C’est la deuxième année que Médecins du monde propose aux sans-abri une vaccination contre la grippe. «C’est un vrai besoin pour ces personnes souvent exclues du système de santé, explique Sébastien Kervyn, responsable de la campagne de vaccination pour MDM. Ils n’ont souvent pas accès à un médecin traitant, et donc pas accès aux vaccins.»
C’est encore plus vrai en cette année de quasi-rupture de stock des vaccins contre la grippe, qui s’explique par la crainte de la population d’associer grippe et Covid dans un cocktail fracassant. Médecins du monde a donc «sécurisé» 450 doses à destination de personnes qui présentent des profils à risque. On parle des personnes les plus vulnérables, donc des sans-abri de plus de 65 ans qui présentent des facteurs de risque: maladies chroniques, diabète, problèmes respiratoires.
Pour l’instant, 214 doses ont été injectées. L’ONG propose cette vaccination dans les centres d’hébergement d’urgence du Samusocial, de la Croix-Rouge, mais aussi via les consultations mobiles de son Médibus (Lire «Medibus roule pour les sans-abri et les toxicomanes», AÉ n°374, janvier 2014)), et dans des structures gérées par ses partenaires, comme la plate-forme citoyenne de soutien aux réfugiés, l’asbl Doucheflux, ou encore en lien avec l’association des infirmiers de rue. L’opération de vaccination s’étire d’octobre à fin décembre. «Pour l’instant, nous avons doublé le nombre de vaccinations par rapport à l’an passé à la même période», explique Sébastien Kervyn.
□ □ □
Répondez à ces questions à partir du texte sur la vaccination des sans-abri :
1. Combien de doses Médecins du monde a-t-il « sécurisées » ?
2. Combien de doses ont été injectées pour l'instant ?
3. Sur quelle période s'étire l'opération de vaccination ?
Les entrées n'interviennent pas dans ce travail.

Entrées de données
□ □ □
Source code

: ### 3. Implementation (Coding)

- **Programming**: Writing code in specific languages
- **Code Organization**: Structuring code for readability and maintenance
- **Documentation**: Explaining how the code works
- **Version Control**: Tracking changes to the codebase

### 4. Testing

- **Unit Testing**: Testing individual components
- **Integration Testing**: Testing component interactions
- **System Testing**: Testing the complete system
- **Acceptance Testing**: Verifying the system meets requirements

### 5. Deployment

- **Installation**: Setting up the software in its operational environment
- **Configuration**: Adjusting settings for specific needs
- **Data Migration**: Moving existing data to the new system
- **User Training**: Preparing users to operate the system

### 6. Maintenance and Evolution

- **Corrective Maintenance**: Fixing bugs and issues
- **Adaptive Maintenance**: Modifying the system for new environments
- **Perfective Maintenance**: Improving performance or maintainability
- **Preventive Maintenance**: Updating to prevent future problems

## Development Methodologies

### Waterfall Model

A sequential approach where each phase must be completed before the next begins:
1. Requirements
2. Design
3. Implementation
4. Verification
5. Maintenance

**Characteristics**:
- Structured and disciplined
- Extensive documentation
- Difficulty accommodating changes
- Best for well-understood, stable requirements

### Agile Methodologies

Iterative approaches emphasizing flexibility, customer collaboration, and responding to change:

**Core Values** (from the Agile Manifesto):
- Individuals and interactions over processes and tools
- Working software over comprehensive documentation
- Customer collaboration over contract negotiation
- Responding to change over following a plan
□ □ □
- **SOLUTION DÉTAILLÉE**
1. 450 doses.
2. 214 doses.
3. D'octobre à fin décembre.